The last d of Madrid can be pronounced voiceless (as theta) or even not pronounced at all, but the first d is pretty close to the Greek sound, at least in central Spain.  So is the English voiced th as in "then".


----------



## greco-mexicano

Thanks for the inspirational messages!  I want to know Greek well enough so I can speak it at home with my kids someday...as I force them into Greek school at a young age. 

I'm going to try to do everything I wish my native Greek speaking dad had done when I was still young.  I should've been taught from early on.


----------



## parakseno

greco-mexicano said:


> I always thought μαργαρίτα meant "pearl."

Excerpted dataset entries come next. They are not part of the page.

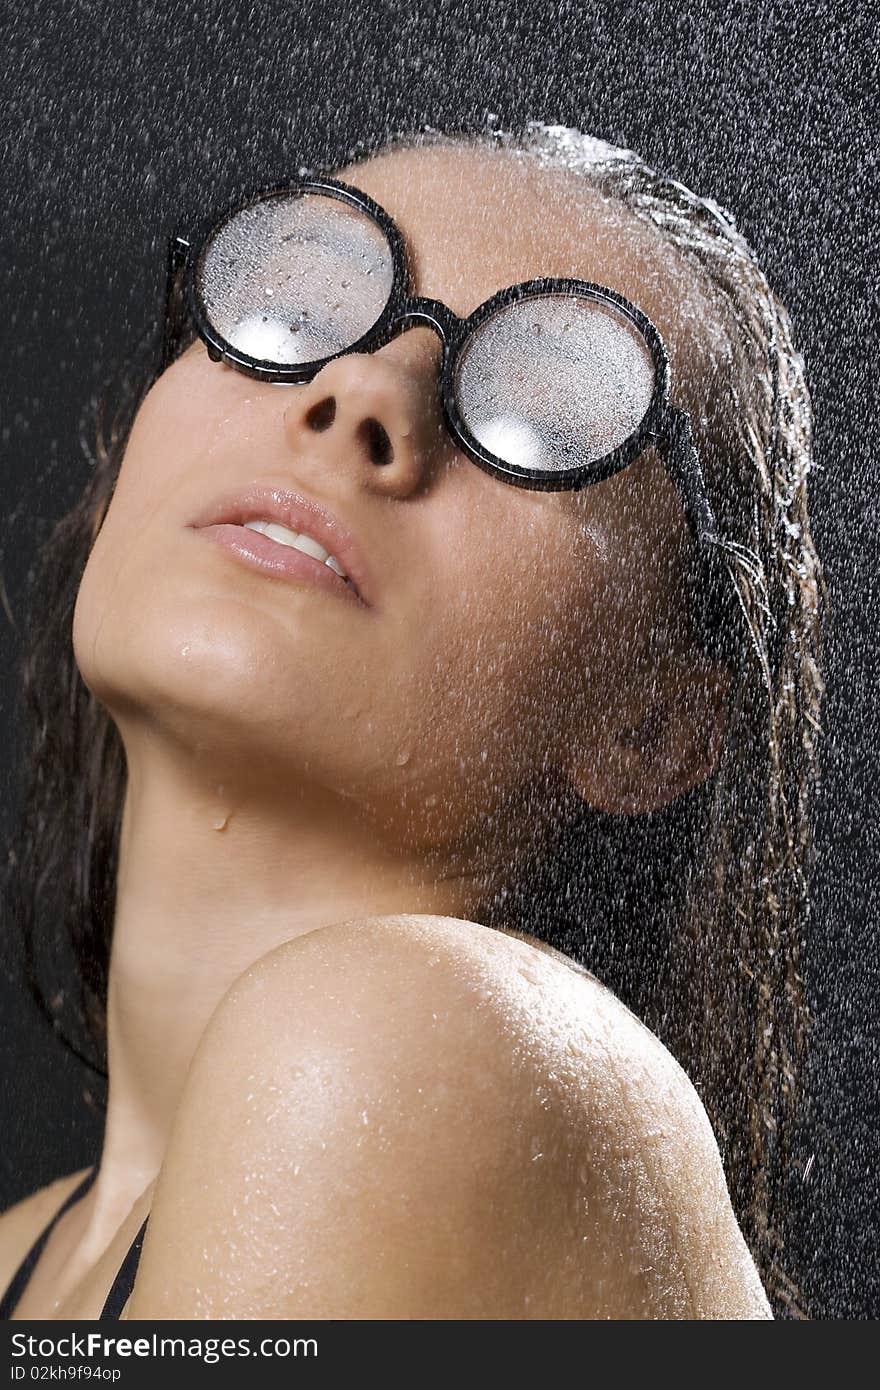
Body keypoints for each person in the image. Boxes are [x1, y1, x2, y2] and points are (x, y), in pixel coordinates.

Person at [0, 118, 825, 1319]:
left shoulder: (409, 1046)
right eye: (294, 303)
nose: (361, 388)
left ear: (649, 722)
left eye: (544, 416)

That (the pearl, I mean) would be "(το) μαργαριτάρι".


----------



## Mr.Logic

greco-mexicano said:


> Ohhh neat.  I babelfish'd "daisy" into Greek and it's μαργαρίτα?  Same with Spanish!  I always thought μαργαρίτα meant "pearl."  Even more similarities between Greek and Spanish.  I'm liking this.


Daisy is marguerite in French too.


----------



## ioanell

greco-mexicano said:


> Ohhh neat. I babelfish'd "daisy" into Greek and it's μαργαρίτα? Same with Spanish! I always thought μαργαρίτα meant "pearl." Even more similarities between Greek and Spanish. I'm liking this.





Mr.Logic said:


> Daisy is marguerite in French too.


Not only in Spanish and French, but in all the Romance languages (and even languages of the Germanic subfamily, such as German and English, although with much less frequency) with slight spelling differentiations as well as in some Balto-Slavic languages, such as Latvian, Russian, Slovenian, Bulgarian. Margaret is a fem. proper name, from Old French Margaret (French Marguerite), from Late Latin Margarita, female name, literally "pearl," from Greek *margaritēs *(lithos [=stone]) meaning "pearl," which is of oriental origin, probably Iranian, Middle Persian [“marvārīt”]. The application of the word *μαργαρίτα* to the herbaceous flower probably resulted from the resemblance of its white petals (around the yellow disk) to a string of white pearls. In Modern Greek *μαργαρίτης* gave the diminutive μαργαριτ_άριον_>μαργαριτ_άριν_>*μαργαριτάρι* meaning pearl, while μαργαρίτα (the flower) is a reborrowing from Italian from Late Latin, the Ancient Greek word for it being ἀνθεμίς [anthemis] (MG ανθέμιδες=μαργαρίτες].


----------



## Linnets

The American movie _Driving Miss Daisy_ has been translated _Ο σοφέρ της κυρίας *Ντέιζι *_in Greek.


----------



## Perseas

Linnets said:


> The American movie _Driving Miss Daisy_ has been translated _Ο σοφέρ της κυρίας *Ντέιζι *_in Greek.


*Daisy* Duck is spelled *Νταίζη* (or *Νταίζυ*) Ντακ in Greek and pronounced ['dezi].


----------